As mentioned in a previous article, Litecoin‘s price has followed through with a bullish breakout. This changed the previously ambiguous situation into a bullish one. A deeper look into Litecoin’s price movement and indicators will reveal what the bulls/bears have in store for LTC.Litecoin 1-day chart
The one-day chart for Litecoin showed the cryptocurrency breaking out of the triangle. However, it seemed to be facing rejection at the resistance level of $50.80. Should the LTC bulls fail to conquer this level, it’s back to the pavilion.
The RSI indicator presented a potential reversal before the overbought zone, hence, if need be, bulls have the space to push the coin above the said resistance. The Stochastic RSI pictured a bearish crossover, a sign of bearish pressure. However, this can be disregarded if the bulls push through.
Levels to keep an eye out for remain the same from the last article – The immediate resistance of $63.94 is a good resting place in case the price surges and reconquers the $50.80-mark.
However, a bullish scenario is hard to come by, especially considering the bearish divergence on a daily time frame. This might push the price down to the top of the consolidation triangle, a level where the price will find more support.
Since this divergence is on a higher level, this might take place over a couple of days. Hence, going into shorter time frames would give more insight as to where the price might head in the short-term.Litecoin 1-hour chart
The one-hour chart does go against the above bearish indication, but it should be noted that they are two different time frames. On a much shorter timeframe, we can expect Litecoin to head higher since a falling wedge was being formed.

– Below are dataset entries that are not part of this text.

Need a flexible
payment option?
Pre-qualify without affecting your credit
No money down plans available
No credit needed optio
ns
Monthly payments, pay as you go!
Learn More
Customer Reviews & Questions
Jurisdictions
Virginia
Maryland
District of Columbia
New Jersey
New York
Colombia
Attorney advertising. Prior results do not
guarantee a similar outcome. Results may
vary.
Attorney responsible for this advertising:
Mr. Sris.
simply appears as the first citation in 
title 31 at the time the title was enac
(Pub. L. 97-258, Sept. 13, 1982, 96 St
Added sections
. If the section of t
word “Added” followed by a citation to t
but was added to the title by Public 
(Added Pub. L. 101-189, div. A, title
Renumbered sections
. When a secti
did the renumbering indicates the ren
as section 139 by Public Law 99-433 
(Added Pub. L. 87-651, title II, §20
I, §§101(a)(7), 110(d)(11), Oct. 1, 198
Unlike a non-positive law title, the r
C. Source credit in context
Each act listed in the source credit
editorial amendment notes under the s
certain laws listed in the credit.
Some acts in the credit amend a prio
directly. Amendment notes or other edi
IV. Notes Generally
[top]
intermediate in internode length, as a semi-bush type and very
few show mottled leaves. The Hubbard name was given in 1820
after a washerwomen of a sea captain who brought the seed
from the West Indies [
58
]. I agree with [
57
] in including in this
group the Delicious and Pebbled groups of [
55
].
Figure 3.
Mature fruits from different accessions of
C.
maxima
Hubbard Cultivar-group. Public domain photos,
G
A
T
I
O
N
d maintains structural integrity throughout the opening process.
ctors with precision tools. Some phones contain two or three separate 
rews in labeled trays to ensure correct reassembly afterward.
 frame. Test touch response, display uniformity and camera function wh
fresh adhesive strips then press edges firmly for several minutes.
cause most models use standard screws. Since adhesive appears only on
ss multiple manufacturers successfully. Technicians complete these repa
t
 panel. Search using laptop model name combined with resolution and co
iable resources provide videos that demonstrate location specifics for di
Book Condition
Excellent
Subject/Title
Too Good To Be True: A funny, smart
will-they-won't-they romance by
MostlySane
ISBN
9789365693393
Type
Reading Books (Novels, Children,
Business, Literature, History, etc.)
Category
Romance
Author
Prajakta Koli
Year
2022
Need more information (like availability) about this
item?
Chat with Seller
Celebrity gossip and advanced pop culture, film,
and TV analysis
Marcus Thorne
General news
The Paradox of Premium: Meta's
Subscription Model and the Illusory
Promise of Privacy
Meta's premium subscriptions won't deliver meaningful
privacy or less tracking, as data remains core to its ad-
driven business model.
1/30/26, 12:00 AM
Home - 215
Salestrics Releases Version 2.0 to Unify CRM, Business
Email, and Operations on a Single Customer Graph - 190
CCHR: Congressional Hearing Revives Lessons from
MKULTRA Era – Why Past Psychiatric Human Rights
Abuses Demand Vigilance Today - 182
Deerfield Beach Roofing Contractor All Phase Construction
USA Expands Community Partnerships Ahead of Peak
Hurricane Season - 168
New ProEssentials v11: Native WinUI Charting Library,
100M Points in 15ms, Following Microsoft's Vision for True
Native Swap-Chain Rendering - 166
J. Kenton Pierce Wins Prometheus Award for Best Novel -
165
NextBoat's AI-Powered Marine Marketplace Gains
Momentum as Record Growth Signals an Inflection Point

While the price still has a few bounces left before the breakout, we can expect the price to retest the $50.80-level before heading lower. There is a high chance that this might just be a wick.Conclusion
Either way, the long-term [1-day] looked bearish, in light of the rejection at $50.80 and a bearish divergence. However, the short-term [1-hour] scenario seemed bullish due to the formation of a falling wedge.
It is better to sit this trade out on both timeframes as the tides could turn either way, especially considering Bitcoin’s uncertain price.